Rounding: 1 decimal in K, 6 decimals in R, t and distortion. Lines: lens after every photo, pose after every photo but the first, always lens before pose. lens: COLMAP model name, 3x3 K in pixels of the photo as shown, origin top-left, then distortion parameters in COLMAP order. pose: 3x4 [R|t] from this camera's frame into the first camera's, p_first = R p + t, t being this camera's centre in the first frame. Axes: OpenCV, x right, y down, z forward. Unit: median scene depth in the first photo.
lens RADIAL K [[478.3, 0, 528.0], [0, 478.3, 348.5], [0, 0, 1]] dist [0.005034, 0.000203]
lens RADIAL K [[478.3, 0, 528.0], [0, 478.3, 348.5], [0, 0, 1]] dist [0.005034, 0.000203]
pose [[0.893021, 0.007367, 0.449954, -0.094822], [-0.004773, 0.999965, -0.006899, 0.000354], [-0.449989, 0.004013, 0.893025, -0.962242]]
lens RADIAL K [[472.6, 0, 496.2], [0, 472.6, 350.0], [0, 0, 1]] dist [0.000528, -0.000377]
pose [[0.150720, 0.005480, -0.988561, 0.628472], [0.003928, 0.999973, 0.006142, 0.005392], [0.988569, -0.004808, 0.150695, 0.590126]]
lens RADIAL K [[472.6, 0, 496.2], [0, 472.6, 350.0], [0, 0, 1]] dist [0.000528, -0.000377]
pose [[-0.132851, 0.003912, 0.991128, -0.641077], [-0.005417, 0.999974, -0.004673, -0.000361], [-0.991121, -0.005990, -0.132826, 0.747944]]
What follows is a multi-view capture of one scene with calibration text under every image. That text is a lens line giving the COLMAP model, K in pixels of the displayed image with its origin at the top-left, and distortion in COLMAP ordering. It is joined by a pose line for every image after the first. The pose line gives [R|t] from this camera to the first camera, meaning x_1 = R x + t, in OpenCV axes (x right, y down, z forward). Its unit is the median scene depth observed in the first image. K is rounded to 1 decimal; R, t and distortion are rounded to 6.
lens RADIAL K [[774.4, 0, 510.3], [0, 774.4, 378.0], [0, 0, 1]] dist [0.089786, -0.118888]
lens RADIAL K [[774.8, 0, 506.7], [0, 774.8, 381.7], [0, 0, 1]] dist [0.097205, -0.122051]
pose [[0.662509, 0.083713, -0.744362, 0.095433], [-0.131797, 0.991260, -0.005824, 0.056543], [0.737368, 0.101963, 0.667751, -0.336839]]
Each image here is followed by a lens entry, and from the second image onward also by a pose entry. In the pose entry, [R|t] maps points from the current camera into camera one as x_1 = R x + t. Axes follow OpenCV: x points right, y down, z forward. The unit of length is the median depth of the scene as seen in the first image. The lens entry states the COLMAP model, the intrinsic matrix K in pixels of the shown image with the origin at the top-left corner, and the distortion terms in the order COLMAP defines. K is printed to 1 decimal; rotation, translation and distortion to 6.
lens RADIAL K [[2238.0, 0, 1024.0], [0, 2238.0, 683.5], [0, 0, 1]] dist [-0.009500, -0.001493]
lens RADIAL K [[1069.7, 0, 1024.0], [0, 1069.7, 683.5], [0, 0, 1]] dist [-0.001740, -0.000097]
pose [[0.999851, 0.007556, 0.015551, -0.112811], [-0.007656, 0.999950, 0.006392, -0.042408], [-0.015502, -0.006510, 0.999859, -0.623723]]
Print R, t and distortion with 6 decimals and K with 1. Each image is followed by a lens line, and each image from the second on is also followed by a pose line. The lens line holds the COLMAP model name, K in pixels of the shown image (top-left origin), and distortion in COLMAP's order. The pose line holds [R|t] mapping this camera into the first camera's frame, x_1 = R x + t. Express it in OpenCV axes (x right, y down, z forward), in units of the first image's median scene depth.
--*--
> [Exercise brief]
Reproduce every one of the lines above, character for character and in the same order.

> [Expected answer]
Rounding: 1 decimal in K, 6 decimals in R, t and distortion. Lines: lens after every photo, pose after every photo but the first, always lens before pose. lens: COLMAP model name, 3x3 K in pixels of the photo as shown, origin top-left, then distortion parameters in COLMAP order. pose: 3x4 [R|t] from this camera's frame into the first camera's, p_first = R p + t, t being this camera's centre in the first frame. Axes: OpenCV, x right, y down, z forward. Unit: median scene depth in the first photo.
lens RADIAL K [[478.3, 0, 528.0], [0, 478.3, 348.5], [0, 0, 1]] dist [0.005034, 0.000203]
lens RADIAL K [[478.3, 0, 528.0], [0, 478.3, 348.5], [0, 0, 1]] dist [0.005034, 0.000203]
pose [[0.893021, 0.007367, 0.449954, -0.094822], [-0.004773, 0.999965, -0.006899, 0.000354], [-0.449989, 0.004013, 0.893025, -0.962242]]
lens RADIAL K [[472.6, 0, 496.2], [0, 472.6, 350.0], [0, 0, 1]] dist [0.000528, -0.000377]
pose [[0.150720, 0.005480, -0.988561, 0.628472], [0.003928, 0.999973, 0.006142, 0.005392], [0.988569, -0.004808, 0.150695, 0.590126]]
lens RADIAL K [[472.6, 0, 496.2], [0, 472.6, 350.0], [0, 0, 1]] dist [0.000528, -0.000377]
pose [[-0.132851, 0.003912, 0.991128, -0.641077], [-0.005417, 0.999974, -0.004673, -0.000361], [-0.991121, -0.005990, -0.132826, 0.747944]]
What follows is a multi-view capture of one scene with calibration text under every image. That text is a lens line giving the COLMAP model, K in pixels of the displayed image with its origin at the top-left, and distortion in COLMAP ordering. It is joined by a pose line for every image after the first. The pose line gives [R|t] from this camera to the first camera, meaning x_1 = R x + t, in OpenCV axes (x right, y down, z forward). Its unit is the median scene depth observed in the first image. K is rounded to 1 decimal; R, t and distortion are rounded to 6.
lens RADIAL K [[774.4, 0, 510.3], [0, 774.4, 378.0], [0, 0, 1]] dist [0.089786, -0.118888]
lens RADIAL K [[774.8, 0, 506.7], [0, 774.8, 381.7], [0, 0, 1]] dist [0.097205, -0.122051]
pose [[0.662509, 0.083713, -0.744362, 0.095433], [-0.131797, 0.991260, -0.005824, 0.056543], [0.737368, 0.101963, 0.667751, -0.336839]]
Each image here is followed by a lens entry, and from the second image onward also by a pose entry. In the pose entry, [R|t] maps points from the current camera into camera one as x_1 = R x + t. Axes follow OpenCV: x points right, y down, z forward. The unit of length is the median depth of the scene as seen in the first image. The lens entry states the COLMAP model, the intrinsic matrix K in pixels of the shown image with the origin at the top-left corner, and the distortion terms in the order COLMAP defines. K is printed to 1 decimal; rotation, translation and distortion to 6.
lens RADIAL K [[2238.0, 0, 1024.0], [0, 2238.0, 683.5], [0, 0, 1]] dist [-0.009500, -0.001493]
lens RADIAL K [[1069.7, 0, 1024.0], [0, 1069.7, 683.5], [0, 0, 1]] dist [-0.001740, -0.000097]
pose [[0.999851, 0.007556, 0.015551, -0.112811], [-0.007656, 0.999950, 0.006392, -0.042408], [-0.015502, -0.006510, 0.999859, -0.623723]]
Print R, t and distortion with 6 decimals and K with 1. Each image is followed by a lens line, and each image from the second on is also followed by a pose line. The lens line holds the COLMAP model name, K in pixels of the shown image (top-left origin), and distortion in COLMAP's order. The pose line holds [R|t] mapping this camera into the first camera's frame, x_1 = R x + t. Express it in OpenCV axes (x right, y down, z forward), in units of the first image's median scene depth.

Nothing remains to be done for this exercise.